## ASSIGNMENT
Write out the stretch of lines below that begins at the line with "ningún elemento del" and ends at the line with "descuelgas la mochila, te", including both, exactly as given and nothing more.

## PROVIDED DATA
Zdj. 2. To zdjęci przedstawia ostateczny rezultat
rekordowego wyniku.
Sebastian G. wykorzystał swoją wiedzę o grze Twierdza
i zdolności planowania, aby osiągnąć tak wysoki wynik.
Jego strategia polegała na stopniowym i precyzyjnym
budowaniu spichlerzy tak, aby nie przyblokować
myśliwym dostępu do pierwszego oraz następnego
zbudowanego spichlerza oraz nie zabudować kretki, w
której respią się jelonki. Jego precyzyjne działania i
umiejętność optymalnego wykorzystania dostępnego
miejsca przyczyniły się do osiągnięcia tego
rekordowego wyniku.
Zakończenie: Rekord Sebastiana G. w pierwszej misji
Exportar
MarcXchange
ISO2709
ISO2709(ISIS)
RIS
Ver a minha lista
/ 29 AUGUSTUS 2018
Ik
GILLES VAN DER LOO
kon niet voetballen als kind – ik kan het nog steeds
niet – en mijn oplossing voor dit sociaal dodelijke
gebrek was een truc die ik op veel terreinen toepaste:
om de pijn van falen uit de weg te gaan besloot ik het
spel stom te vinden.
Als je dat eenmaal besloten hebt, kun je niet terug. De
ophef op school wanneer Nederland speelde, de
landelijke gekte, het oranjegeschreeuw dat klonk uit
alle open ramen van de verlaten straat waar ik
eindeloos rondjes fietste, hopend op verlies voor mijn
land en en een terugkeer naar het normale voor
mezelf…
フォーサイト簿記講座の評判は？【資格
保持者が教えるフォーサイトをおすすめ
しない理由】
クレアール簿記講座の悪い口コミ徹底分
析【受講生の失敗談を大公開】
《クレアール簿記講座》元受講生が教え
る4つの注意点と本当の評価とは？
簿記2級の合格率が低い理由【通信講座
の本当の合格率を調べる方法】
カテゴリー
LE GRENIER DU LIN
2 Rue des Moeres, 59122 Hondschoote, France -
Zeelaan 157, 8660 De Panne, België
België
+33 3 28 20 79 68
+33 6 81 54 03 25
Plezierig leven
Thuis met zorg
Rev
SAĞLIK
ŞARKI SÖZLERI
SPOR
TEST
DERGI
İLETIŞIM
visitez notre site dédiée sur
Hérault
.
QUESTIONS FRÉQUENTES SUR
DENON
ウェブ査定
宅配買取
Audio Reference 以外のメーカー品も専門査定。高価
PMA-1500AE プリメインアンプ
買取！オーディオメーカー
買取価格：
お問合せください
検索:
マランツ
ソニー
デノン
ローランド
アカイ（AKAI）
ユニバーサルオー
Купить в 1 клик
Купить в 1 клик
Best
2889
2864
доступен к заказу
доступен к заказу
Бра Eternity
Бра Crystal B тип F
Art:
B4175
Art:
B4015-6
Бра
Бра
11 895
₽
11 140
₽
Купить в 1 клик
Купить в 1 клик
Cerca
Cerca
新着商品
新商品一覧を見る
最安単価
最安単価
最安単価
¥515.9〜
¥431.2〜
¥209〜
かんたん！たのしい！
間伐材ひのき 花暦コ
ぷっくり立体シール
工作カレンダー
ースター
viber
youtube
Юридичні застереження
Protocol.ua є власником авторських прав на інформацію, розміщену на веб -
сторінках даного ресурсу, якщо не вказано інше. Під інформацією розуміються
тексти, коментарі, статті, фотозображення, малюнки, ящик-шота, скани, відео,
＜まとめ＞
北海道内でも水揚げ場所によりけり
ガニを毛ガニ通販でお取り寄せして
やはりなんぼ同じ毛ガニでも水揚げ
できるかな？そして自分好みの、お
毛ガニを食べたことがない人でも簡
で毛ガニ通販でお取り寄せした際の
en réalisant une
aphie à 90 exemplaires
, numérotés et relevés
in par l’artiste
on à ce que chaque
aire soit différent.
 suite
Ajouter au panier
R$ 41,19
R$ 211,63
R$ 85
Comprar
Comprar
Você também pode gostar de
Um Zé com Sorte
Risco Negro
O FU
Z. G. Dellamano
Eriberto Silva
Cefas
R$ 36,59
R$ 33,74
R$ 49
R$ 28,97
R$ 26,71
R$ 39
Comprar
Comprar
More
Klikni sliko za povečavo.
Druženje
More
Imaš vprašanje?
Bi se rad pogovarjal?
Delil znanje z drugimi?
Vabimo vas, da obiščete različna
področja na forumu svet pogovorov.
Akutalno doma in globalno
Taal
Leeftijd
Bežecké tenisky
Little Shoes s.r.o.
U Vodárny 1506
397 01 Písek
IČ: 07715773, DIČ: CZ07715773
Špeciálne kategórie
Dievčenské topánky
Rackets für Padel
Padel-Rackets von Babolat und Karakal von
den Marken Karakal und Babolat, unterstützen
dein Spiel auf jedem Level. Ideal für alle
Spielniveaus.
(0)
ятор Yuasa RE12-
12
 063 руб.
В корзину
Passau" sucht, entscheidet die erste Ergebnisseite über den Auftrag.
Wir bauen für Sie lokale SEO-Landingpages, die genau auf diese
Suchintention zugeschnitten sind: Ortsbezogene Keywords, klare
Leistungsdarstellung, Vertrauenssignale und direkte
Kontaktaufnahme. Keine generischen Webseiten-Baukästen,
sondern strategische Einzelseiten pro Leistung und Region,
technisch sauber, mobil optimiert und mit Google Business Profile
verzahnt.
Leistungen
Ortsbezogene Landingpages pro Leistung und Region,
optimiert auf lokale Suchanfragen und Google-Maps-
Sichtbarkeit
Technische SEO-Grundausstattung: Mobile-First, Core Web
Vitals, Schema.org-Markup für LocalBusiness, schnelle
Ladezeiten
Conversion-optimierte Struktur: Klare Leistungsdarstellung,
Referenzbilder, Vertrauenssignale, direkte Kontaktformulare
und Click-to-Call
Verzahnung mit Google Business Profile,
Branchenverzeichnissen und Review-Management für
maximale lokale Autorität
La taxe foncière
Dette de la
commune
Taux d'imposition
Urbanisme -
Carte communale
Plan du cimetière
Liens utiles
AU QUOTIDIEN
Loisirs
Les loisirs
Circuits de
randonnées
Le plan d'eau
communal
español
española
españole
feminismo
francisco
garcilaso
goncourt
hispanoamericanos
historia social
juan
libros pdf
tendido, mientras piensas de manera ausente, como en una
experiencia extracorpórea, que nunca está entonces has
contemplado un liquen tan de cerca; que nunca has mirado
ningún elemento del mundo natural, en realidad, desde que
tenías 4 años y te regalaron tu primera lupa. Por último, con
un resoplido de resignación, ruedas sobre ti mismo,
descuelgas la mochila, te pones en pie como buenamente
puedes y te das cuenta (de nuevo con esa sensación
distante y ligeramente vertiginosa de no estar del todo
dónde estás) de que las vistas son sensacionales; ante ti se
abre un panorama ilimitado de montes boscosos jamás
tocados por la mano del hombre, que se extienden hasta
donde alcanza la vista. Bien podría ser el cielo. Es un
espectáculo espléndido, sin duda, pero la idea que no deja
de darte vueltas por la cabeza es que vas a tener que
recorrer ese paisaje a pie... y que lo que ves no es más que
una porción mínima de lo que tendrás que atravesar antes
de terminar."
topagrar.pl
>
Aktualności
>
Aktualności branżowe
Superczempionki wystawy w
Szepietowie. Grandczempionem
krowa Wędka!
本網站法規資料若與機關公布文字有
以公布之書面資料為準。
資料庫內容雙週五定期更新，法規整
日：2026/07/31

## ANSWER FOR THE TASK
ningún elemento del mundo natural, en realidad, desde que
tenías 4 años y te regalaron tu primera lupa. Por último, con
un resoplido de resignación, ruedas sobre ti mismo,
descuelgas la mochila, te pones en pie como buenamente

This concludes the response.